Por Maximiliano Borches. Con el masivo ataque lanzado por Teherán contra Israel, el Estado teocrático encabezado por los ayatolás cruzó la última línea roja que había en Medio Oriente, para disputar abiertamente la próxima hegemonía militar, económica y política de una de las regiones geopolíticas más conflictivas y de mayor importancia comercial del planeta. La contundente respuesta defensiva del Estado de Israel –con ayuda de sus socios EEUU, el Reino Unido y Jordania intercetó el 99% de los drones y misiles enemigos- vuelve a demostrar la gran capacidad tecnológica de uno de los estados más jóvenes del mundo que ni siquiera lleva un siglo de existencia, que en una primera instancia vuelve a plantearse como “país invulnerable”, logrando una apreciada y primera victoria simbólica que desdibuja el ataque iraní.

○ ○ ○ ○

Qué trabajar.
Edita el texto sobre el ataque iraní contra Israel: reescribe todo lo que va desde "Por Maximiliano Borches." hasta "el ataque iraní." y cambia "Medio Oriente" por "Oriente Próximo". No hace falta consultar estas líneas.

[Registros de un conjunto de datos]
○ ○ ○ ○

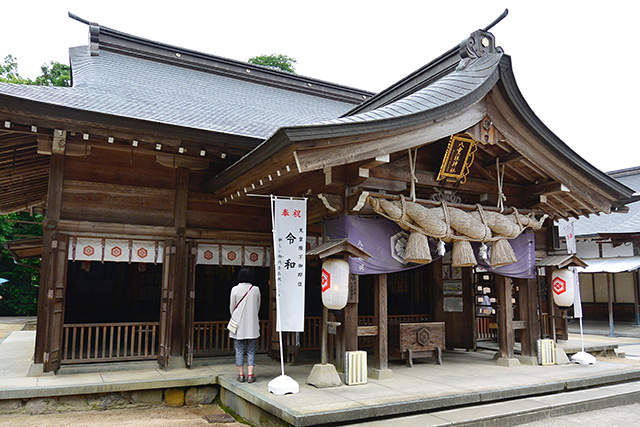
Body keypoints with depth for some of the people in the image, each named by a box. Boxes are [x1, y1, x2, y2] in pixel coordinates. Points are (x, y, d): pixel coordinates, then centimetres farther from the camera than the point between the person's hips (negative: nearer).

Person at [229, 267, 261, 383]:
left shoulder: (235, 289, -7)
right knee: (251, 350, 7)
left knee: (239, 350, 7)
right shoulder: (256, 290, -3)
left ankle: (241, 374, 9)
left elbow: (231, 307, 1)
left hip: (238, 324, -1)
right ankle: (250, 374, 3)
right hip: (252, 325, 1)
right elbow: (258, 307, 7)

○ ○ ○ ○

Respuesta.
Por Maximiliano Borches. Con el masivo ataque lanzado por Teherán contra Israel, el Estado teocrático encabezado por los ayatolás cruzó la última línea roja que había en Oriente Próximo, para disputar abiertamente la próxima hegemonía militar, económica y política de una de las regiones geopolíticas más conflictivas y de mayor importancia comercial del planeta. La contundente respuesta defensiva del Estado de Israel –con ayuda de sus socios EEUU, el Reino Unido y Jordania intercetó el 99% de los drones y misiles enemigos- vuelve a demostrar la gran capacidad tecnológica de uno de los estados más jóvenes del mundo que ni siquiera lleva un siglo de existencia, que en una primera instancia vuelve a plantearse como “país invulnerable”, logrando una apreciada y primera victoria simbólica que desdibuja el ataque iraní.